#### [PREGUNTAS SOBRE MATERIAL]
a) ¿Quién anotó el gol de México, según el texto sobre la derrota mexicana ante Alemania?
b) Devuelve del texto sobre la derrota mexicana ante Alemania el fragmento que empieza con las palabras que contienen "Napoleón dijo que" y termina con "rueda de hámster.".

Existe una frase bastante popular en el mundo del deporte que resume a nuestro bello deporte en una realidad poco alentadora para muchos de nosotros. Gary Lineker es el responsable de uno de los pronunciamientos proféticos más populares del balompié: “Es un deporte en el que juegan 11 contra 11 durante 90 minutos y al final siempre gana Alemania”.
En efecto, esa es la realidad que llegó a la órbita nacional. En el cuarto día de labores, el llamado “casi viernes” por oficinistas y estudiantes universitarios deseosos de fiesta y catarsis, la historia fue escrita, pero nada nuevo se contó. A exactamente tres años del presunto piscinazo de Arjen Robben que desenlazó en la eliminación del Tri del Mundial de Brasil 2014, y con los fantasmas de la Noche Triste del 7-0 ante Chile, México no pudo plantarle cara al campeón y sucumbió por cuatro goles a uno.
La joya de Marco Fabián que representó la anotación de la honra quedó opacada por una actuación pobre de futbolistas que, una y otra vez, han sido exhibidos por la opinión pública y medios de comunicación como “inflados”, sobrevalorados y consentidos por el sistema futbolístico mexicano. Y qué decir del polémico entrenador, cuyo futuro es tan incierto como sus alineaciones. Una vez más, Juan Carlos Osorio dio cátedra de un sistema tan complejo que, insisto, podría tratarse de una innovación al futbol adelantada a su época. Sin embargo, lo más seguro es que solo estemos ante un entrenador prepotente que se rehúsa a escuchar críticas, aun cuando estas se manifiestan en cada espacio de opinión existente.
Los nuestros concluyen su participación en la Copa Confederaciones avanzando hasta donde se tenía presupuestado. No obstante, el sabor de boca es de fracaso rotundo pues, como Osorio se ha encargado de hacernos recordar, en el futbol las formas sí importan. Pero, y como dije la semana pasada, solo puede haber un Pep Guardiola.
El día de hoy los nuestros disputarán el tercer lugar contra Portugal, equipo que también fracasó y cuyo líder, Cristiano Ronaldo, sigue con la mente en las nubes entre temas personales, legales y deportivos. Mientras tanto Chile, con el arquero Claudio Bravo en estado de gracia, disputará la final contra los germanos. Y no, los mexicanos no tenemos ni a quién irle.
Napoleón dijo que “quien no conoce la historia está condenado a repetirla”. Si esto es cierto, la selección mexicana, desde su fundación, vive en una rueda de hámster.

#### [EXTRACTOS DE DATOS]
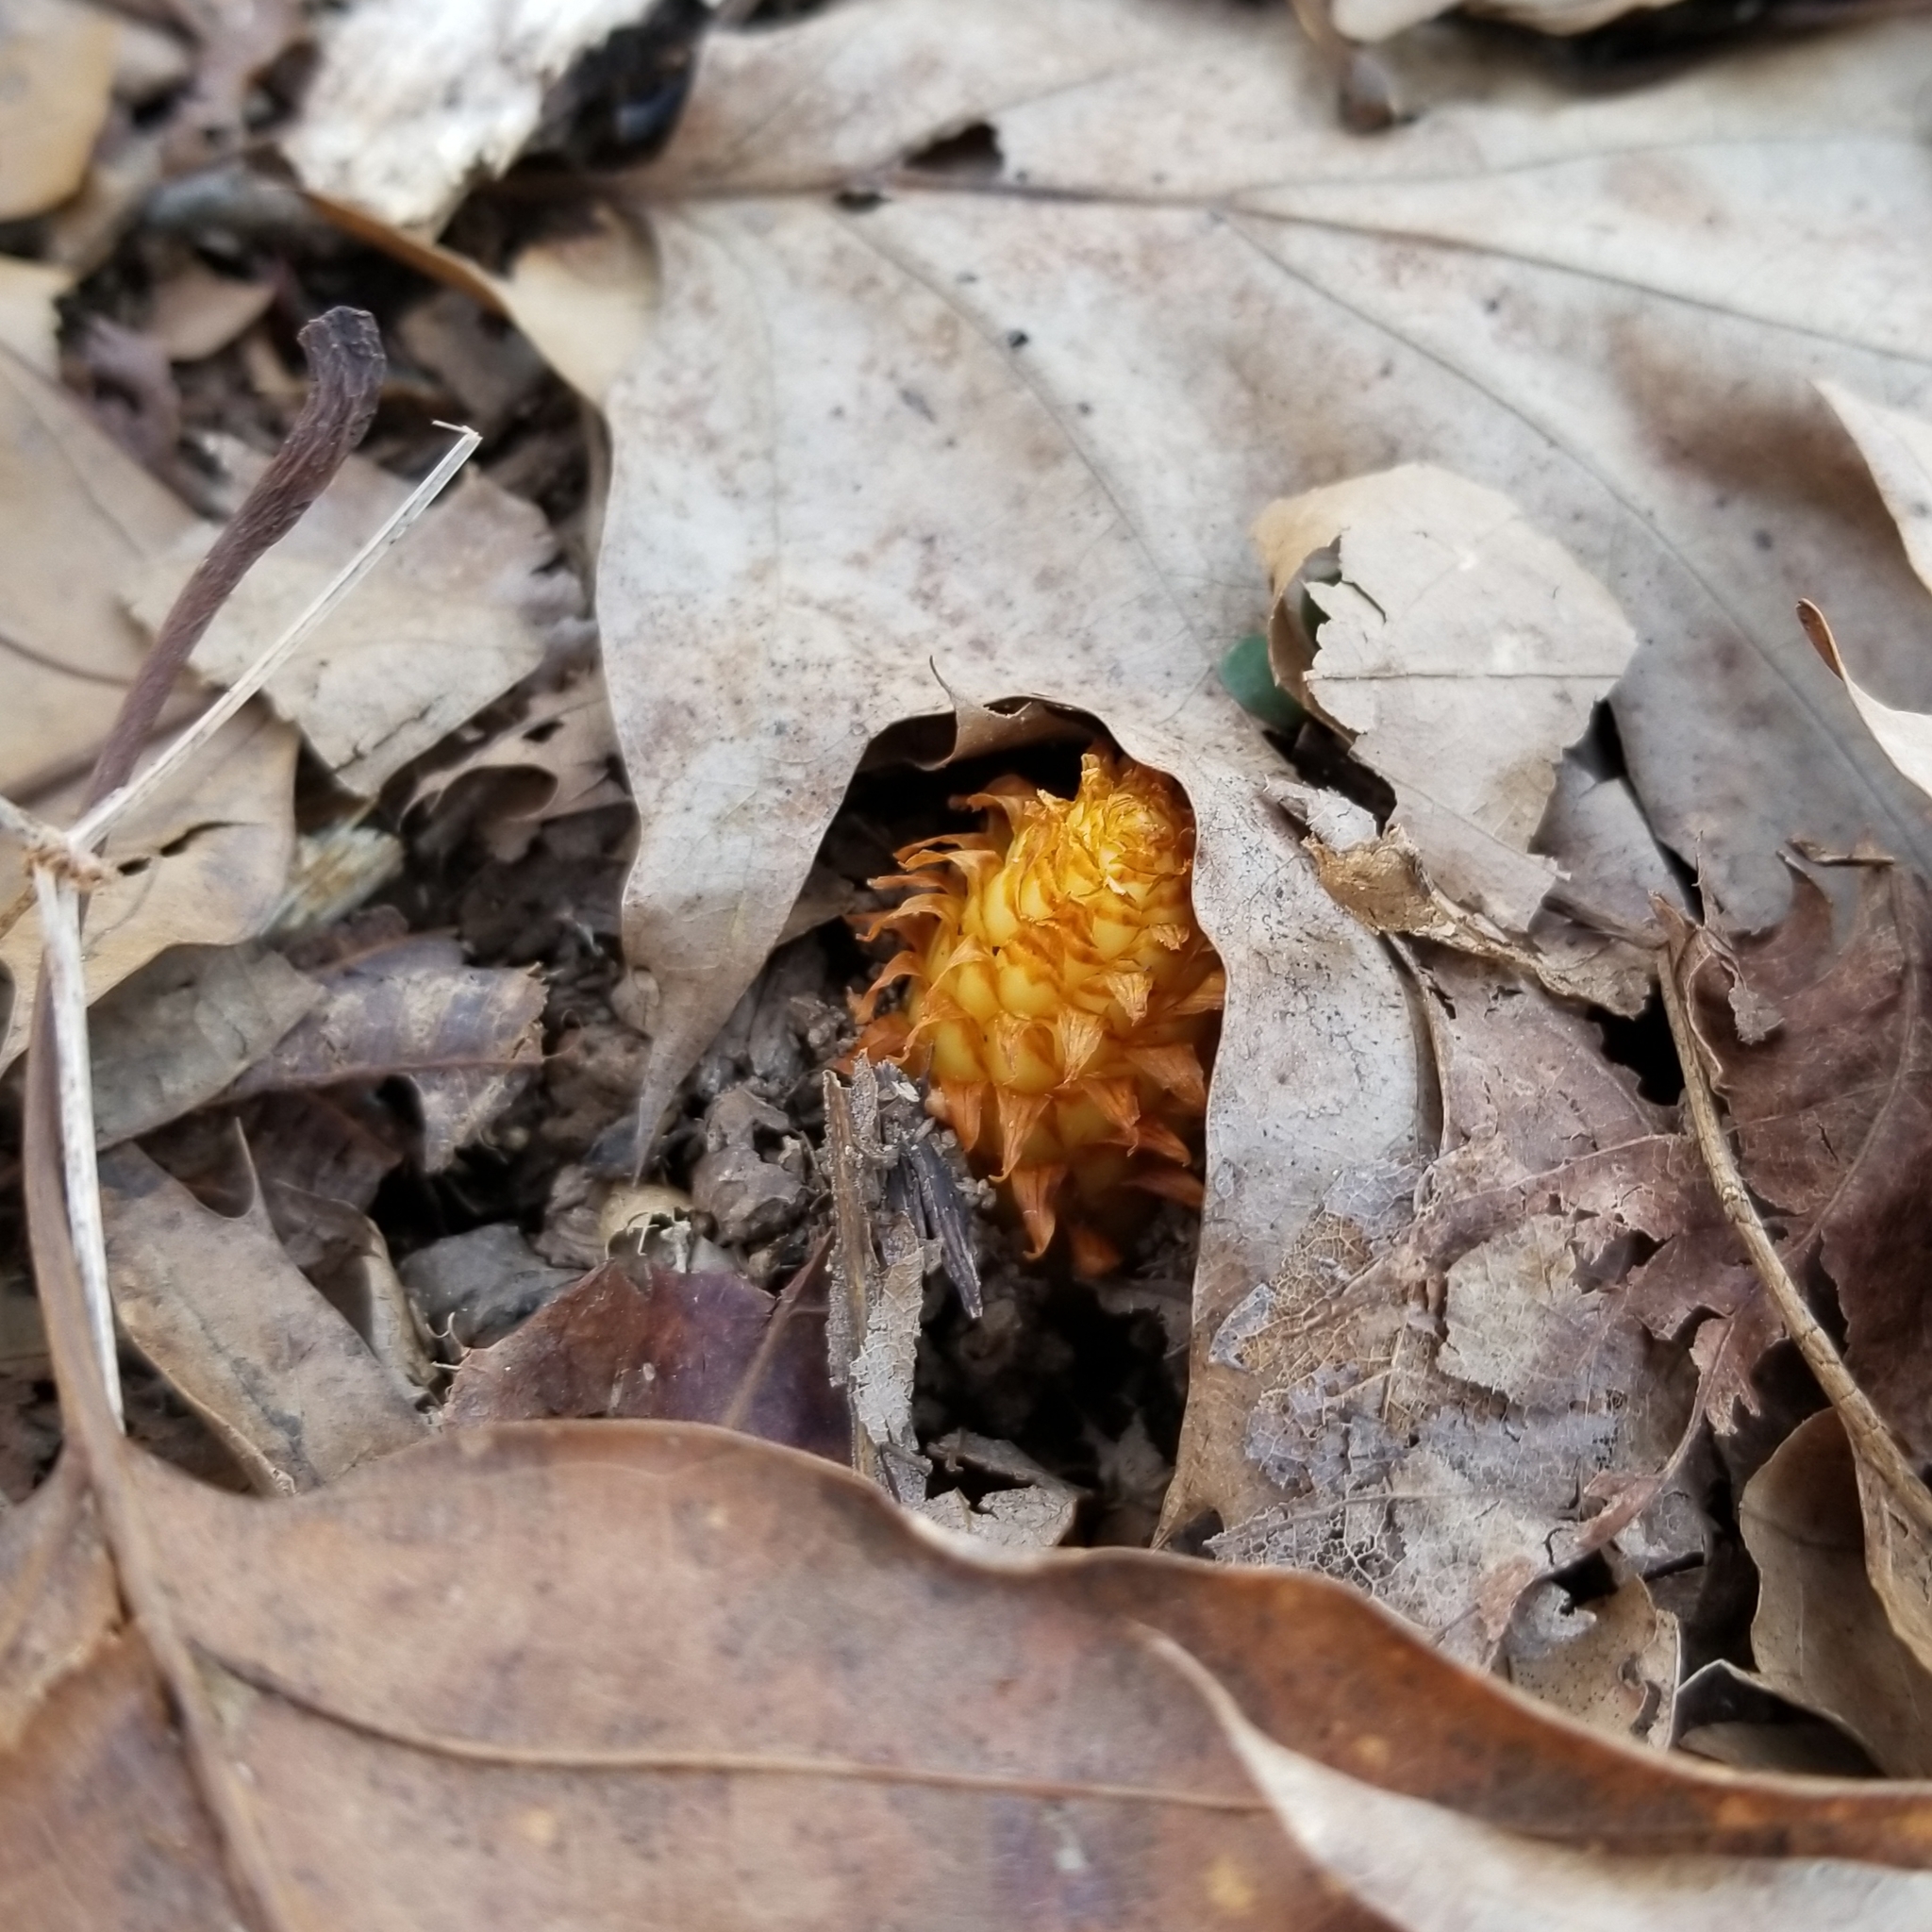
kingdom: Plantae
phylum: Tracheophyta
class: Magnoliopsida
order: Lamiales
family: Orobanchaceae
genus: Conopholis
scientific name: Conopholis americana
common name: American cancer-root
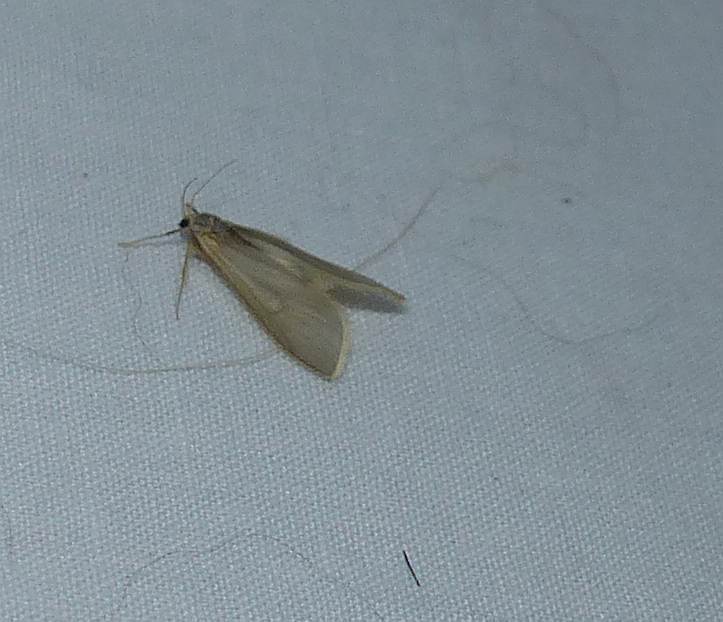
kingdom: Animalia
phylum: Arthropoda
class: Insecta
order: Lepidoptera
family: Crambidae
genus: Acentria
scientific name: Acentria ephemerella
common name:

#### [SOLUCIONES DE TAREAS]
a) Marco Fabián.

b)
Napoleón dijo que “quien no conoce la historia está condenado a repetirla”. Si esto es cierto, la selección mexicana, desde su fundación, vive en una rueda de hámster.